German Chancellor Angela Merkel's FDP coalition partners began their campaign to remain in government, criticizing the opposition and citing German prosperity as a reason for them to stay in power.
The Free Democrat Party used the congress in the southern city of Nuremburg over the weekend to present itself as the reason Germany was able to retain its economic footing during the financial crisis that gripped many European Union countries.
The FDP's top candidate, Rainer Brüderle, used the example of the French economy to illustrate what happens when taxes were high, working hours decreased and retirement early.
Brüderle said that chancellor-candidate Peer Steinbrück from the country's center-left Social Democrats (SPD) wanted to create a "debt union" in Europe after the September 22 election, partnering with French President Francois Hollande's Socialist faction.
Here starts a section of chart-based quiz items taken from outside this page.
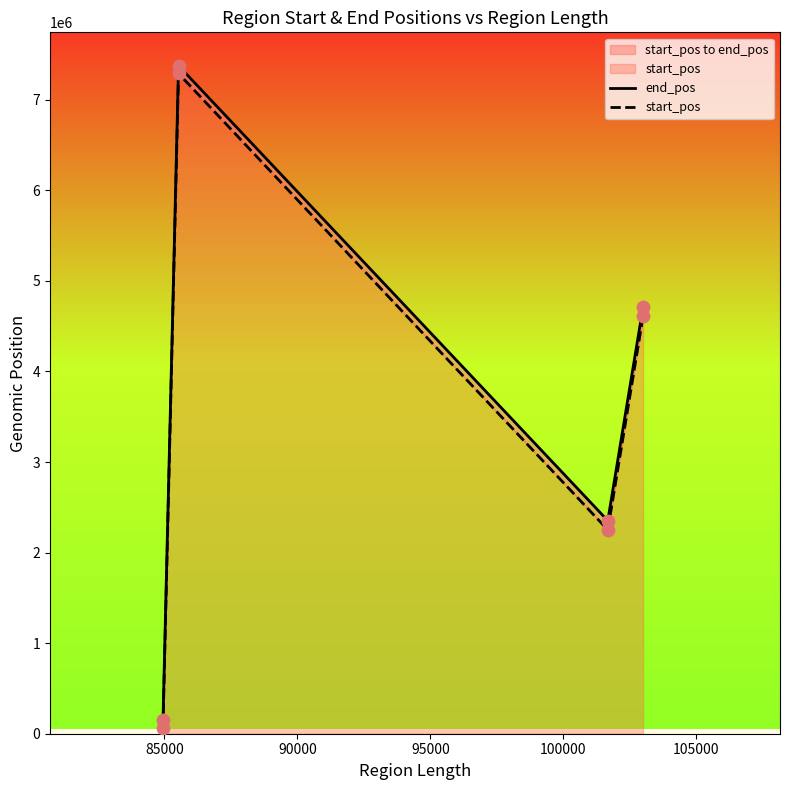

At how many categories does at least one series exceed 6162302?

1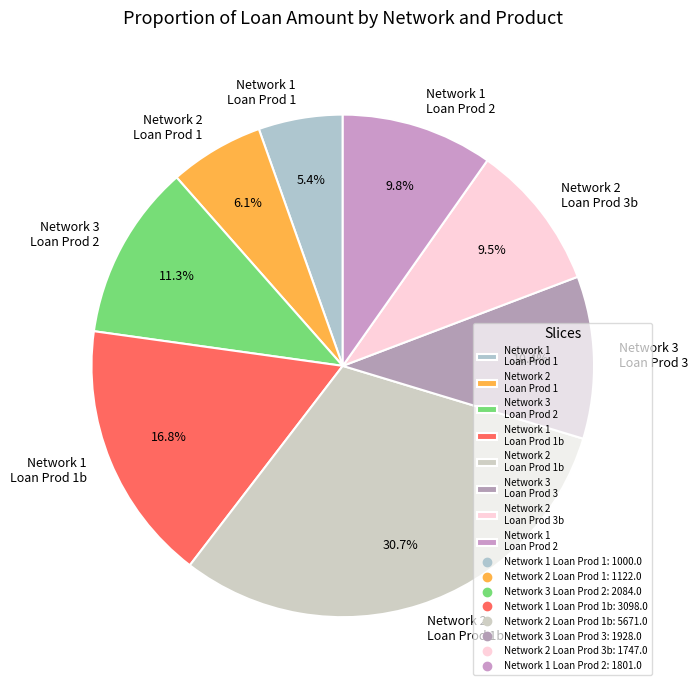

Which category has the smallest portion of the pie?

Network 1 Loan Prod 1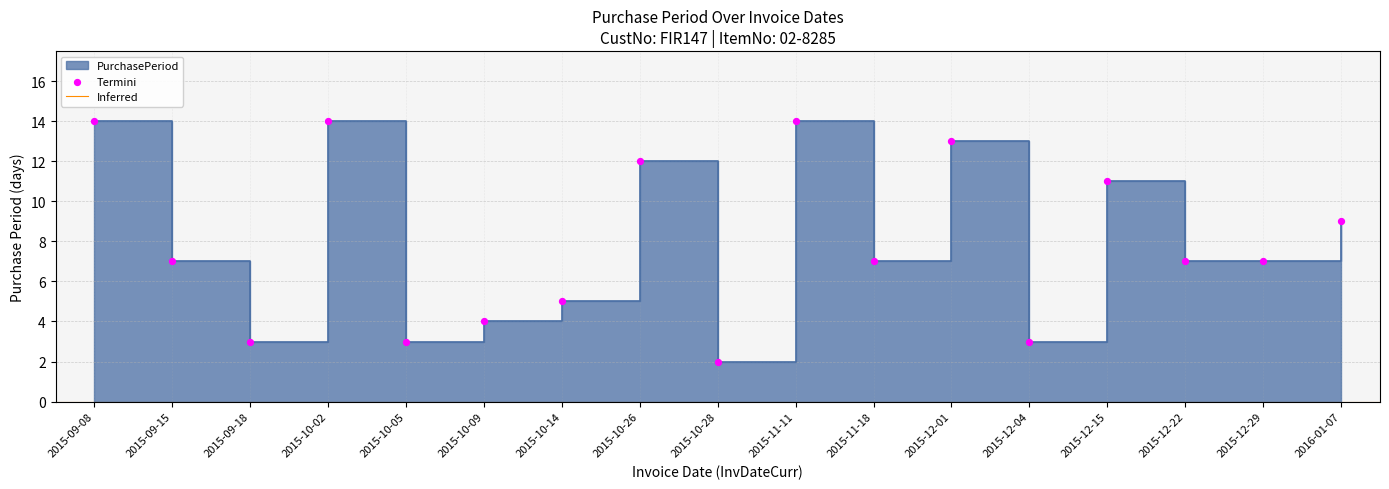

What is the change in value from 2015-10-26 to 2015-11-11?

+2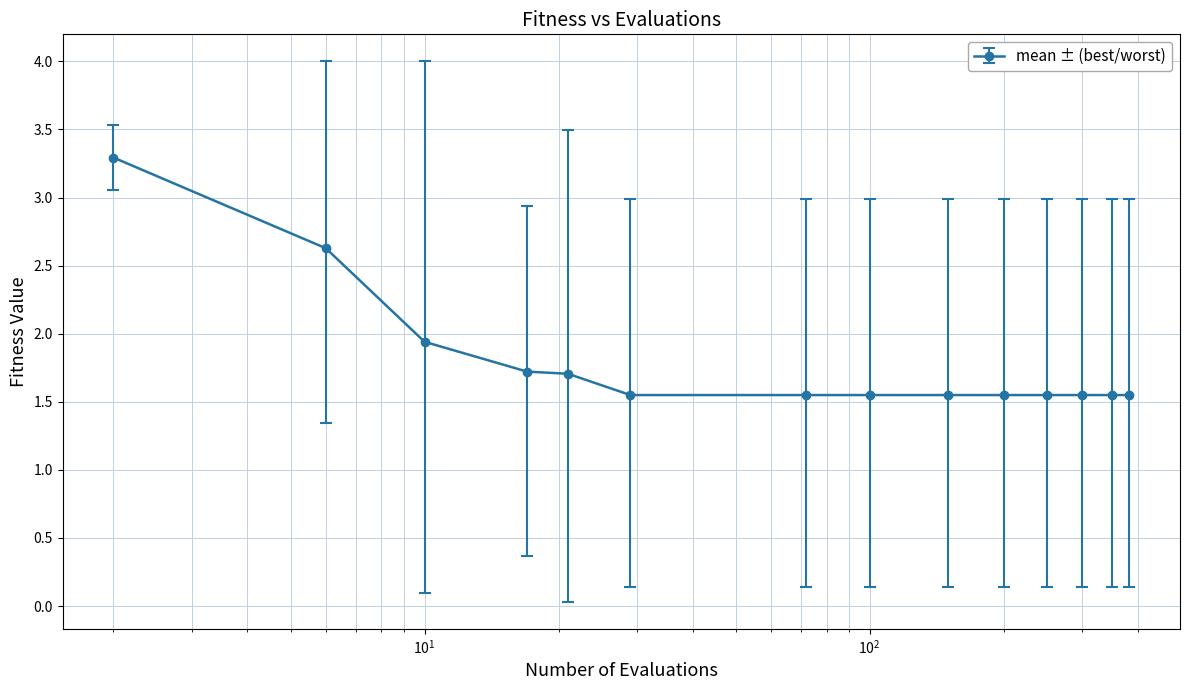

What is the maximum value shown in the chart?

3.3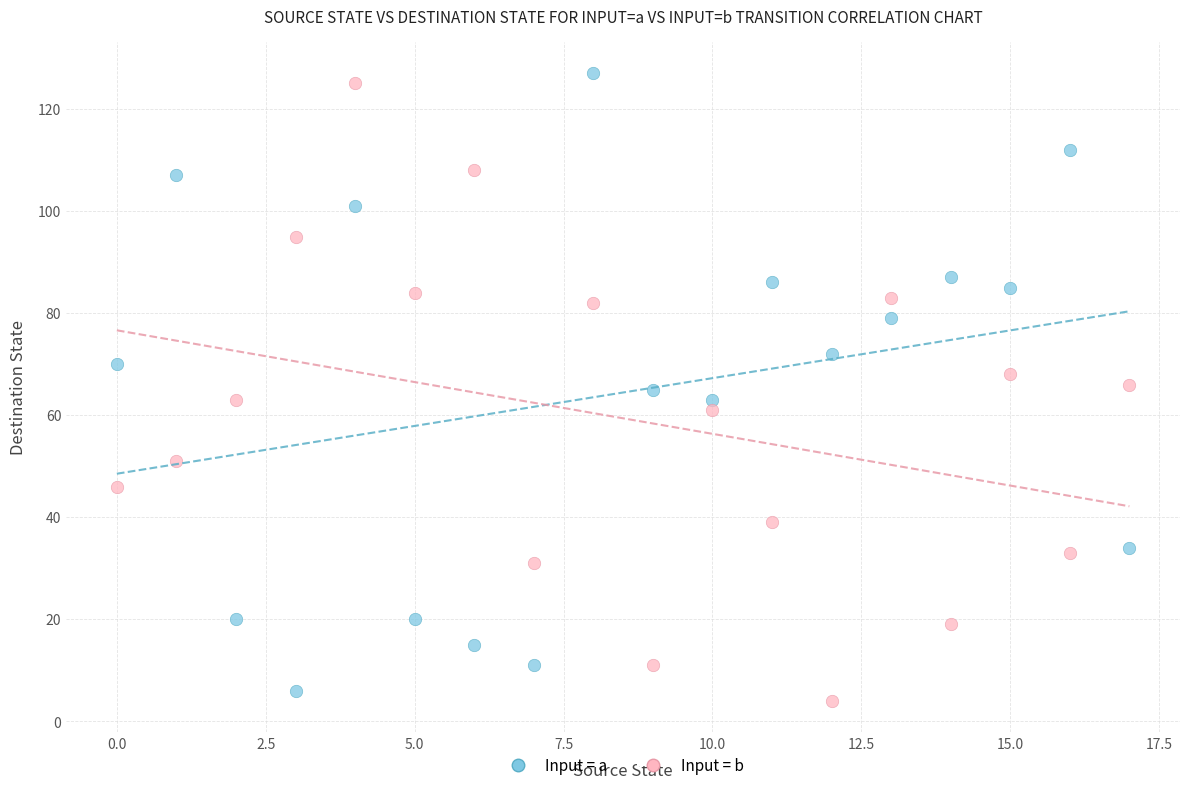

Across all data points, what is the range of Y values (max minus min)?

123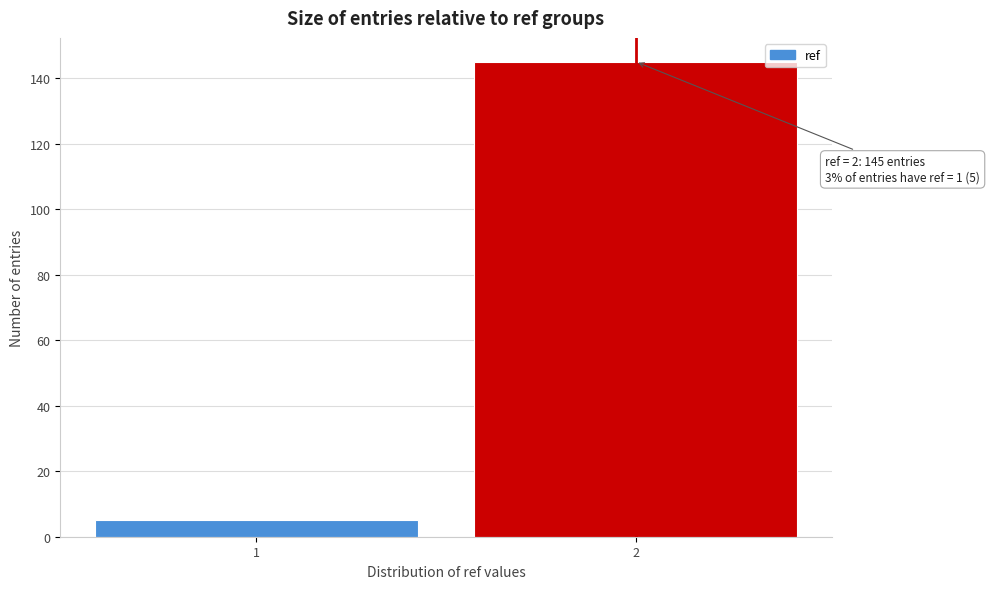

Reading left to right, list all the values displayed in this chart.

1=5	2=145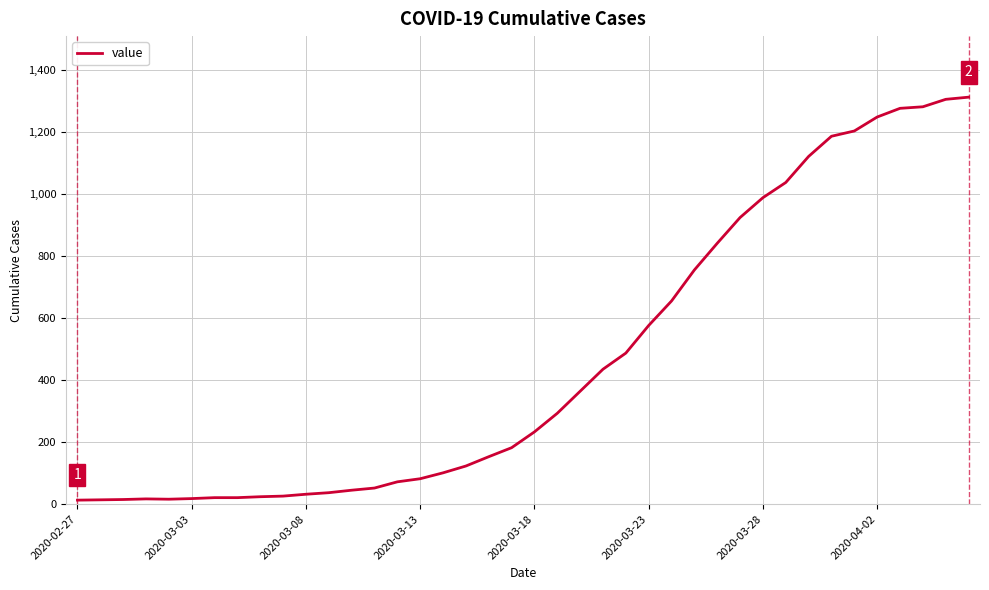

What is the difference between the maximum and minimum values?

1299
"France is our closest partner, but I am very worried about its development," Brüderle, a former economy minister, said.
Meanwhile, on Saturday, party chief Philipp Rösler campaigned for higher minimum wages in certain sectors and regions and said business models with hourly wages of 3 euros ($3.90) were unfair. With 57.4 percent of the vote, his party agreed.
"This is not a social market economy," Rösler had said, making the case for a minimum wage: "Performance must be rewarded."
In its last congress before September's elections, the FDP came out fighting, promising to renew the "black-yellow" coalition: the partnership between the FDP and Merkel's conservative Christian Democrats (CDU).
Representatives of both sides have said that the parties want to maintain that alliance beyond the September vote, in which Merkel will seek a third term.
In January, the opposition-controlled upper house, the Bundesrat, agreed to a nationwide minimum of 8.50 euros an hour. The SPD has made wage law a major part of its election campaign.
Five months out from Germany's national polls, Merkel's conservatives are leading opinion polls. However, the FDP has seen support, once 15 percent, drop below the 5 percent cutoff for re-entry into parliament.
Rösler's popularity has waned in Germany over his brief tenure as FDP chair. He managed to retain the FDP leadership via a power-sharing agreement with Brüderle.